食産業の未来を考える。たべものラジオ的思考。2023年5月27日

もしかしたら以前どこかで話したかもしれないのだけれど、現代の食産業は、産業革命期のアーツアンドクラフツ運動の時期に似ているののじゃないかと思っている。簡単に言うと、産業が近代化した時にあらゆる物が工場で機械的に生産されるようになった。安価でデザインを置いてきぼりにした家具などが大量に出回るようになった時、ウィリアムモリスと言う人がそうじゃないだろうと言ったという話。生活の中にあって常に触れる物だからこそ、しっかりとしたモノが良い。社会全体でそういった生活が良いということを提唱したのだけれど、残念ながらウィリアムモリス商会の製品は一部の富裕層にウケが良く、彼の意志とは別の道を辿ることになったそうだ。

直近の食産業の様子によく似ていると思う。徹底的な効率化と、その効率的な生産体制の中でより良い食品を生み出していく。良い食品が生まれることは良いことだとは思うのだけれど、近代世界においては、そこに株主の利益が乗ってくる。特に、投資を行うことで配当をもらうということよりも、株の売買益を求める流れがドンドン強くなっているようだ。それは、現代だけを見るとよく分かりにくいのだけれど、少し時代を遡るとはっきり見えてくる。かつては、そこまで売買益重視でもない時代があったらしい。

最近のたべものラジオで砂糖の歴史を辿るシリーズを配信した。砂糖に見せられた欲望と権力の物語、である。1980年代のアメリカで、物言う株主が台頭。これによって、四半期ごとの利益をそれまで以上に強く求められるようになった。だから、人類の甘さに対する欲望をハックするような味付けが商品に取り入れられるようになる。

つまり、「良い商品」が誰にとって「良い」なのかが問題なのだ。

欲望をハックして売上を伸ばしたところで、その結果人類の健康に寄与して、なおかつ幸福感を増やすことに繋がっているのであれば全く問題などないはずだ。現時点で社会的に問題視されているのは、ハックしたことで売上は伸びるのだけれど、それによって消費者の健康を害する可能性がとても高いことを知っているからだ。知っていて、それでもなおやめられない功利主義のような現象が起きてしまっている。

世界は、今この時代になって立ち止まることを余儀なくされているように見える。善悪の問題よりももっと手前の段階。それは、食産業は何のために存在しているのか。誰のためにあって、社会がどのようになることを良しと考えているのか。そういった事に立ち戻って考えなければいけない、と世界中の人たちが気づき始めて動き出しているように、僕には見えている。

知人のスタートアップ起業家は、早々に事業を上場させた。
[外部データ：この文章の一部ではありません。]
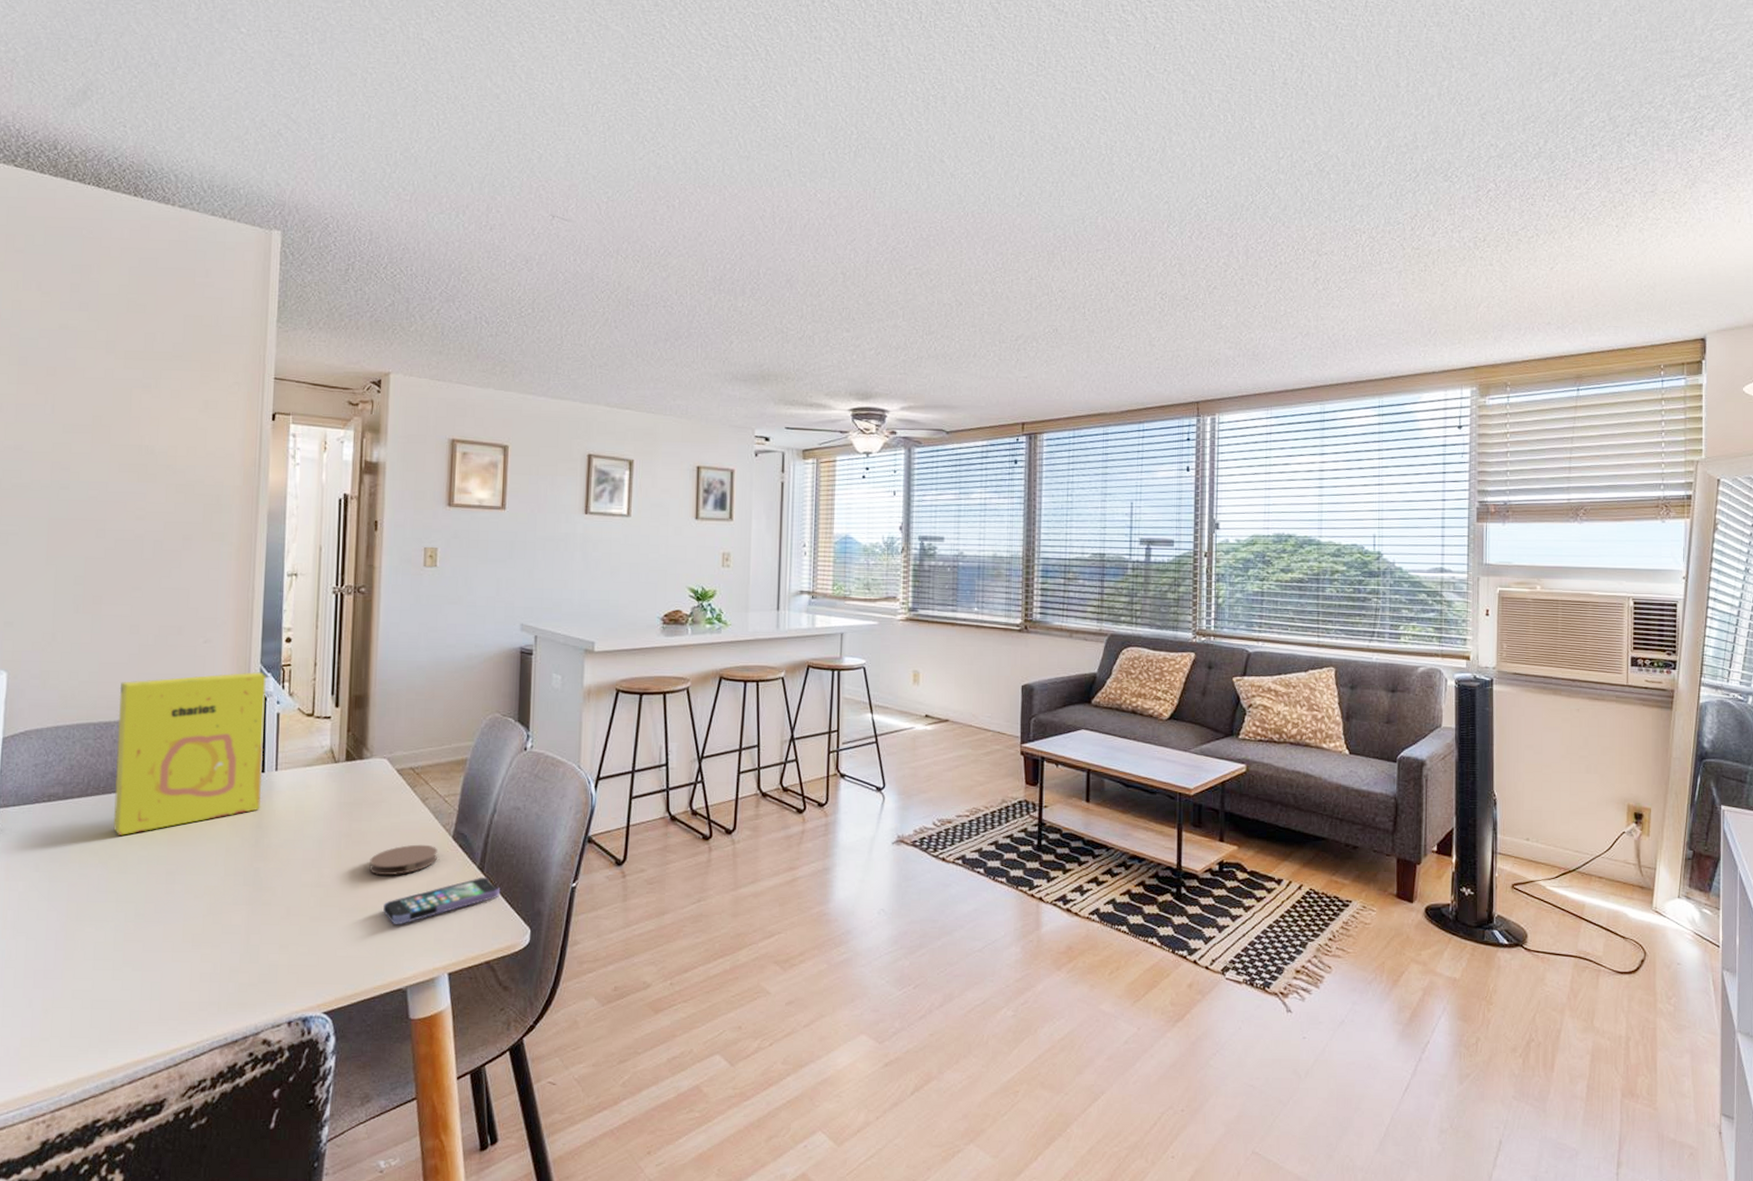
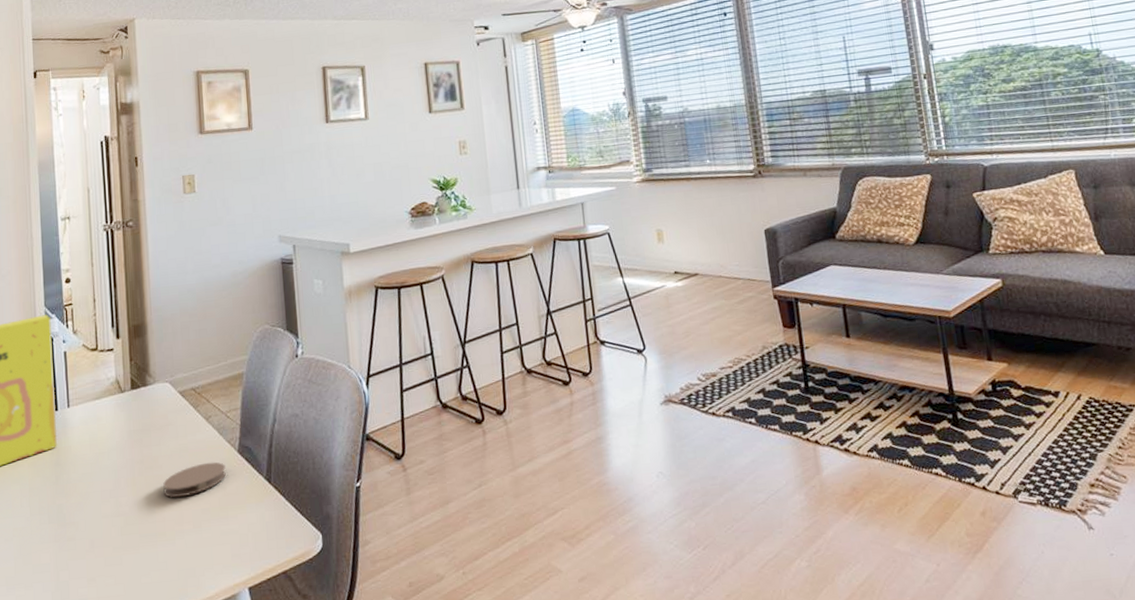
smartphone: present [383,877,501,924] -> none [180,487,289,545]

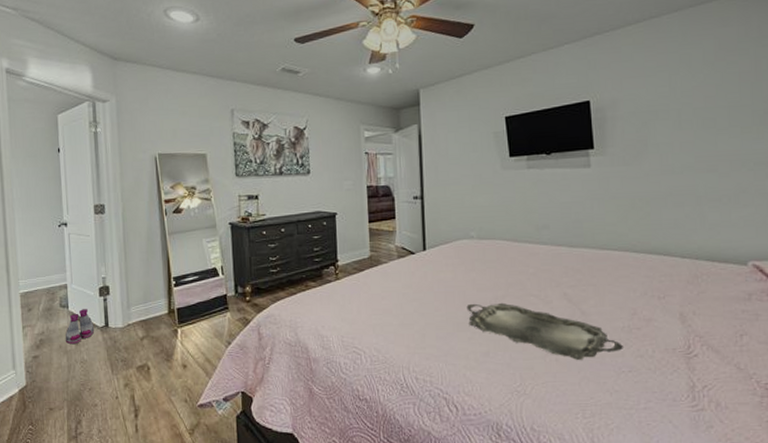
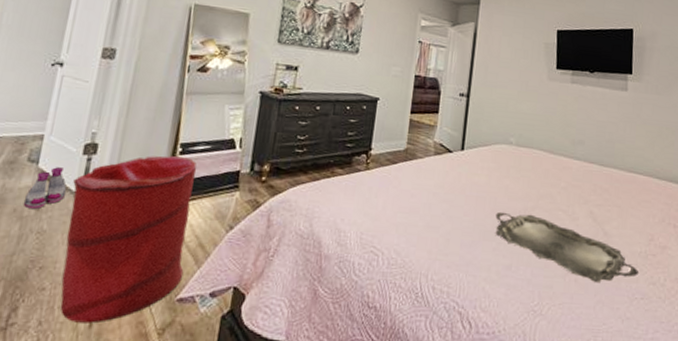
laundry hamper: none [97,287,199,429] -> present [60,155,197,324]

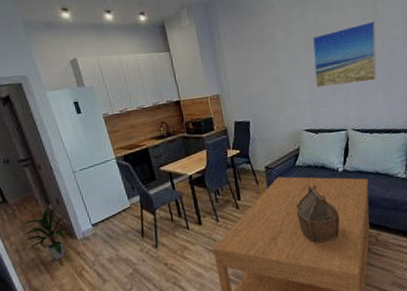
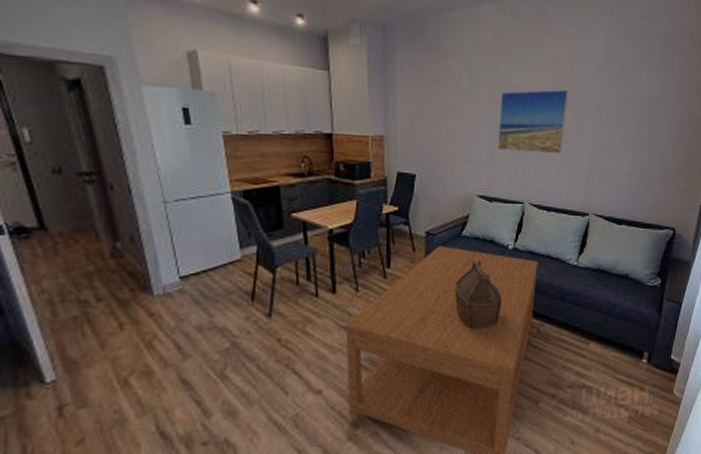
indoor plant: present [22,205,74,260] -> none [65,244,149,321]

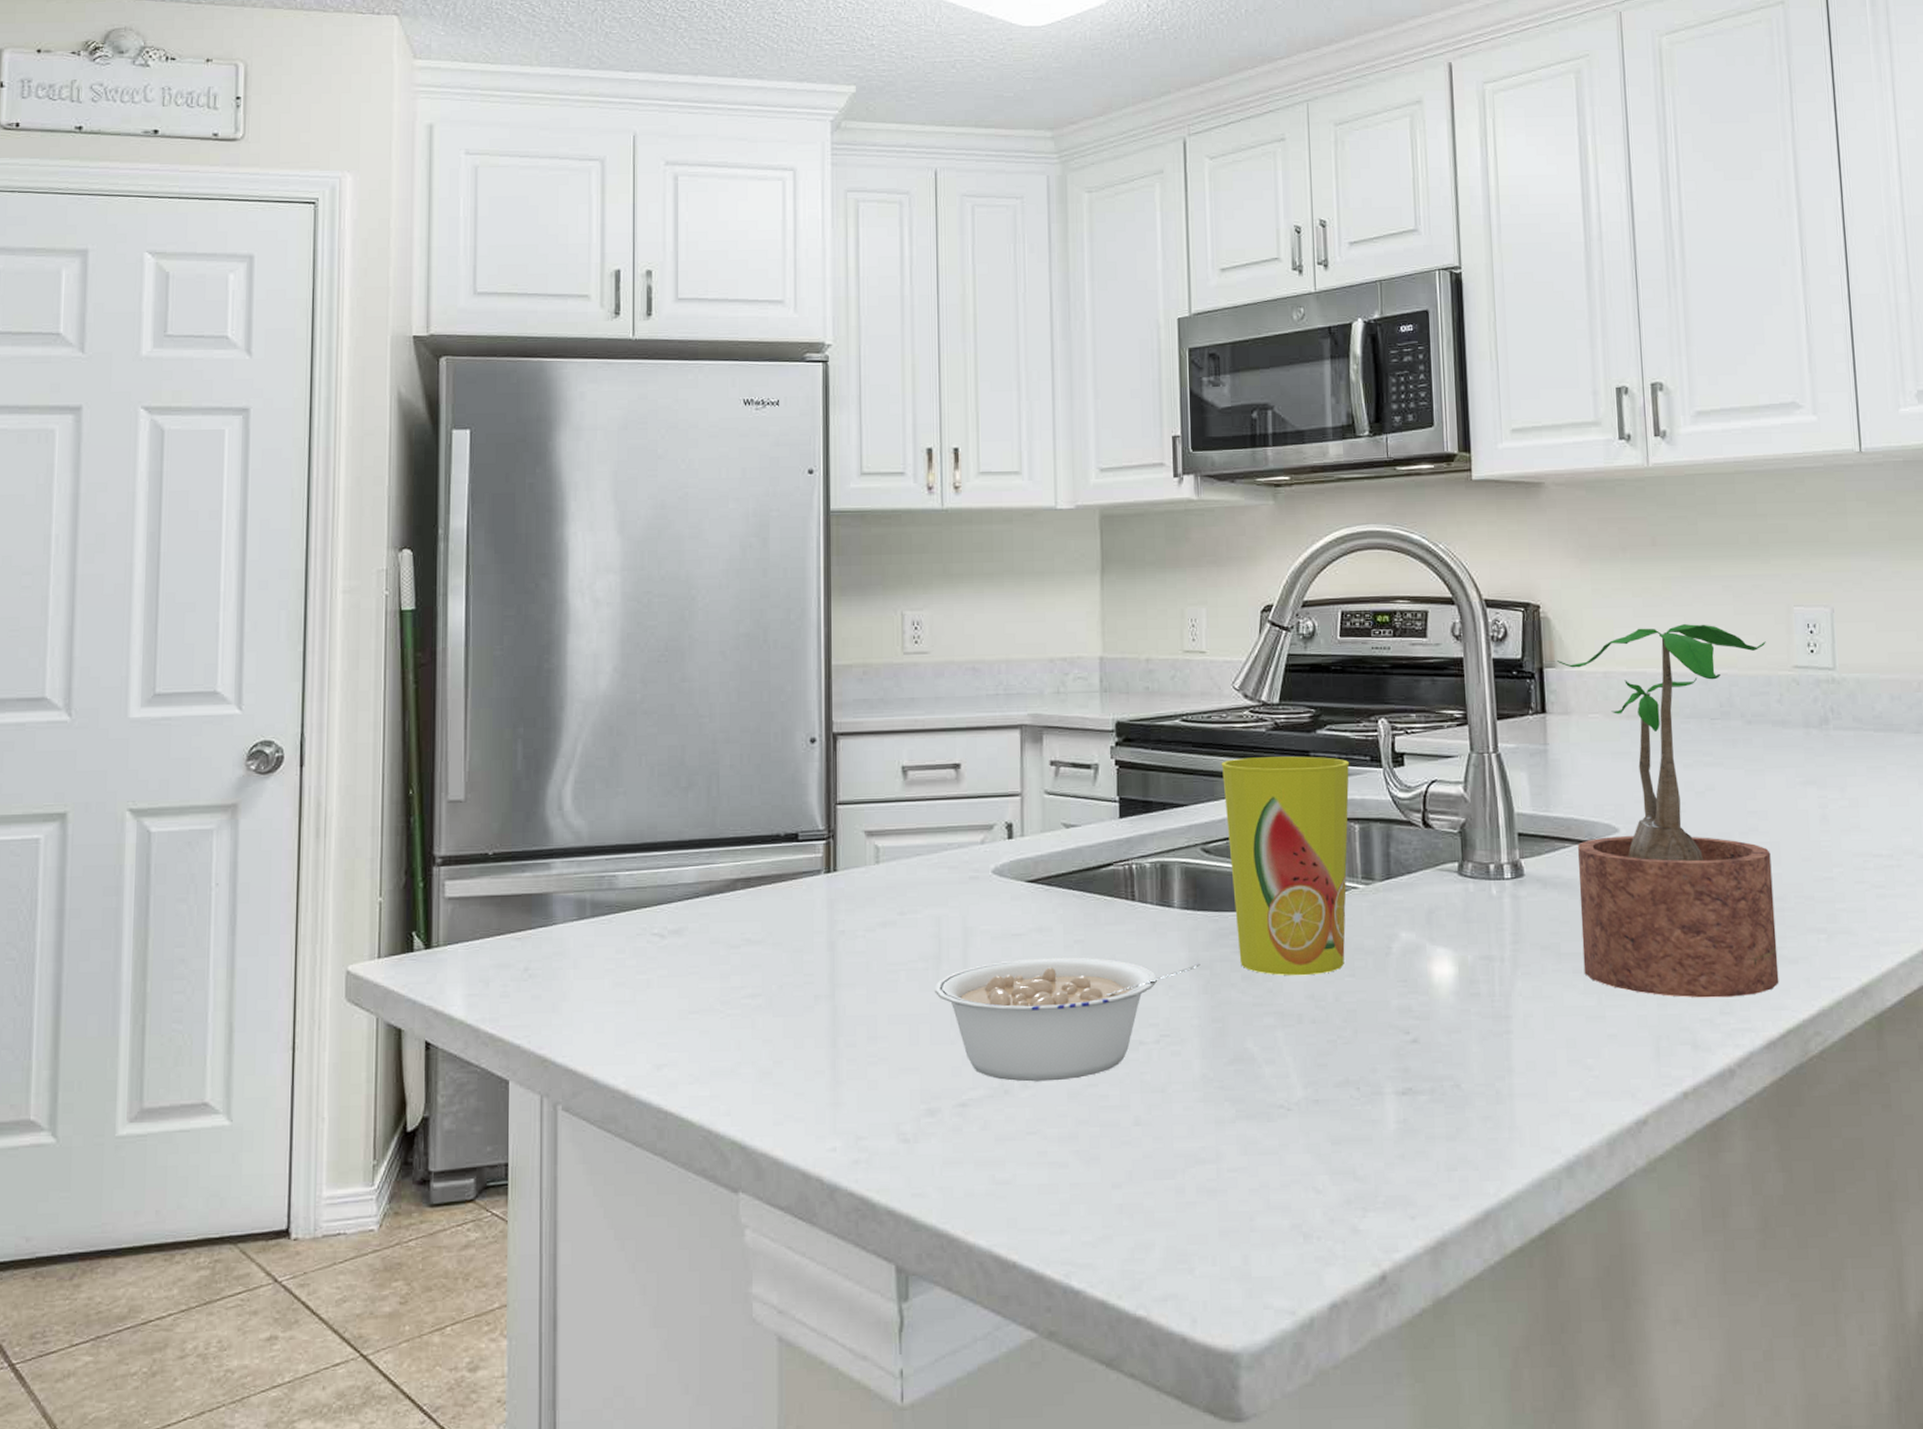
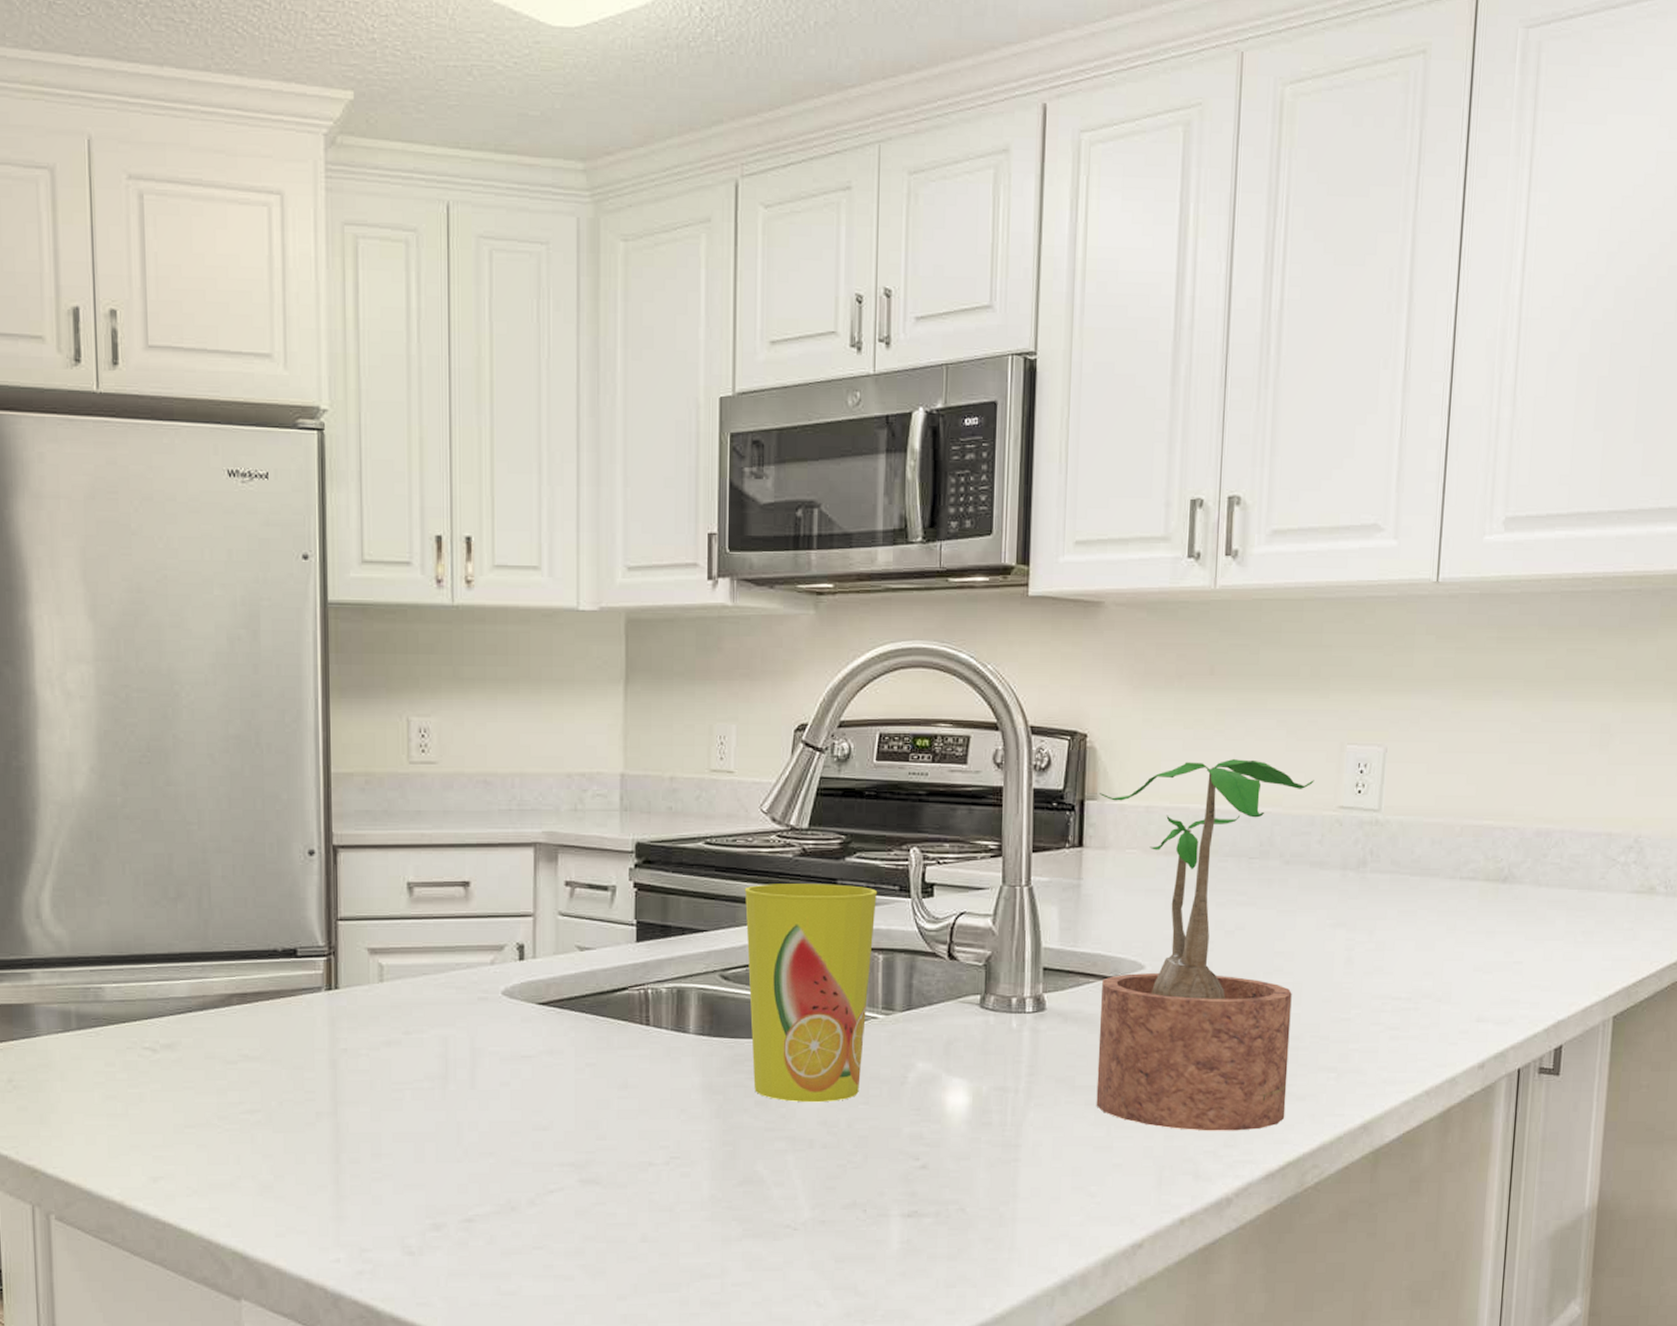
legume: present [934,957,1200,1082] -> none [440,1080,714,1200]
よくあるスタートアップでは、上場はゴールとなることが多い。バイアウトして、次のステップに進もうとする。彼の場合は、そうではない。より良い食環境を描いていて、彼が作っている食品がその世界に近づくと信じている。そのためには資金が必要だから、上場してより多くの資金調達をしたい。彼にとって上場させることはゴールではなく、そこがスタートラインだということなのだ。

ビジネスの本質は、誰かの幸福のために存在する。貨幣を獲得するということは、すなわち他者に喜んでもらった対価である。そこに立ち戻る必要があるのだろう。というのが、ぼくの個人的な解釈。で、この加速主義とは正反対のような「立ち戻る」とか「見直す」「問い直す」ということに力を発揮するのが、人文学的な知見なのだろうと思う。

そういう意味で、今のぼくたちの社会が一体どういう状態なのかを知らなくてはならない。現代は、どこに依拠して成立しているのか。自分でも無自覚な部分に浸透している、質感のようなもの。それは、社会の流れは歴史文脈の中で知らないうちに受け渡された物なのだろう。リチャードドーキンスの提唱したミームというがそれにあたるのだろうか。

一度立ち止まって、この先の未来をどんな世界にしたいのか、そしてそのためには何が必要なのか、を再発見する。深く地中に食い込んだ柱は、無理やり横のベクトルを与えると折れてしまう。地中に深く刺さっているのは、僕たちの心や社会に伝承された「何か」なのだろう。とてもめんどくさい作業ではあるのだけれど、それを知って地上の部分をもう一度見直そう。植物は地上に伸びる部分が全てではない。

今日も読んでくれてありがとうございます。かれこれ10年ほどになるかな。父の起こした飲食店を経営するようになって、日本料理とは何か、日本の伝統とは何か、外食産業が存在する社会的な価値は何か、その中にある会席料理とは私たちにとって何なのか、をずっと考えてきた。それを知る手がかりを与えてくれたのは、食文化の来歴を知るということだったんだよね。最近になって、ようやく言語化ができるくらいにはなってきたかな。ギリギリだけど。